OK, let’s run down all of the previous episodes cited in “Eyes”: “Midnight on the Firing Line,” “Mind War,” “The War Prayer,” “And the Sky Full of Stars,” “Deathwalker,” “Survivors” and “By Any Means Necessary.” Did we miss anything? And, oh, by the way, through all of that: what did you think of the story? No spoilers for future episodes!
Erika and Chip are on opposite ends of the spectrum. One only has eyes for David Warner. The other would prefer a date with a na’ka’leen feeder than to watch “Grail” again. How does Shannon hold it all together? And who’s our special musical guest? (That last one’s easy. It’s the fantastically anthemic rockers out of Wisconsin, Sunspot! Check them out at sunspotmusic.com.
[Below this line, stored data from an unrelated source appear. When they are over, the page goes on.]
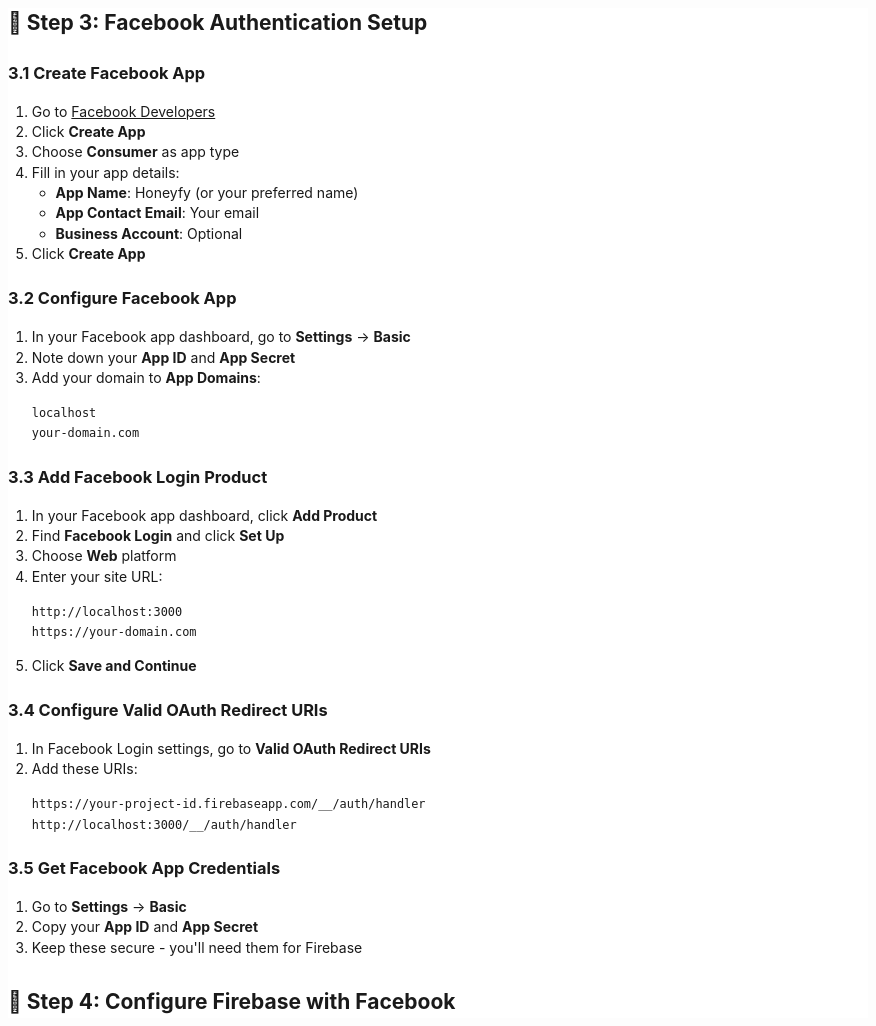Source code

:## 📘 Step 3: Facebook Authentication Setup

### 3.1 Create Facebook App

1. Go to [Facebook Developers](https://developers.facebook.com/)
2. Click **Create App**
3. Choose **Consumer** as app type
4. Fill in your app details:
   - **App Name**: Honeyfy (or your preferred name)
   - **App Contact Email**: Your email
   - **Business Account**: Optional
5. Click **Create App**

### 3.2 Configure Facebook App

1. In your Facebook app dashboard, go to **Settings** → **Basic**
2. Note down your **App ID** and **App Secret**
3. Add your domain to **App Domains**:
   ```
   localhost
   your-domain.com
   ```

### 3.3 Add Facebook Login Product

1. In your Facebook app dashboard, click **Add Product**
2. Find **Facebook Login** and click **Set Up**
3. Choose **Web** platform
4. Enter your site URL:
   ```
   http://localhost:3000
   https://your-domain.com
   ```
5. Click **Save and Continue**

### 3.4 Configure Valid OAuth Redirect URIs

1. In Facebook Login settings, go to **Valid OAuth Redirect URIs**
2. Add these URIs:
   ```
   https://your-project-id.firebaseapp.com/__/auth/handler
   http://localhost:3000/__/auth/handler
   ```

### 3.5 Get Facebook App Credentials

1. Go to **Settings** → **Basic**
2. Copy your **App ID** and **App Secret**
3. Keep these secure - you'll need them for Firebase

## 🔧 Step 4: Configure Firebase with Facebook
J. Michael Stracynski once described certain B5 episodes as “WHAM” episodes, episodes that kicked the series arc forward or had otherwise momentous events. “And the Sky Full of Stars” was the first. This is a bigger one. Or so Chip repeatedly and excitedly enthuses. To paraphrase Mr. Morden, “So tell me what ya want, what ya really really want.”
If you are a new Babylon 5 viewer, or can put yourself in the mindset of one, what did you think of “Signs and Portents”? Were you baffled? Intrigued? Confused? Or could you not take your Eye off of that beautiful legendary artifact (cheap plastic prop)? Here’s where we talk about S&P and those episodes that came before, but none after.
Union-busting and horticulture come together in a surprisingly good mixture, as the Dockworkers’ Guild, an officious Senate negotiator, Londo and G’Kar combine to give Sinclair his worst 48 hours yet. There’s a lot of stubble and open-collar acting, but also an intriguing look at the world behind the space station. Won’t you join us for “By Any Means Necessary”?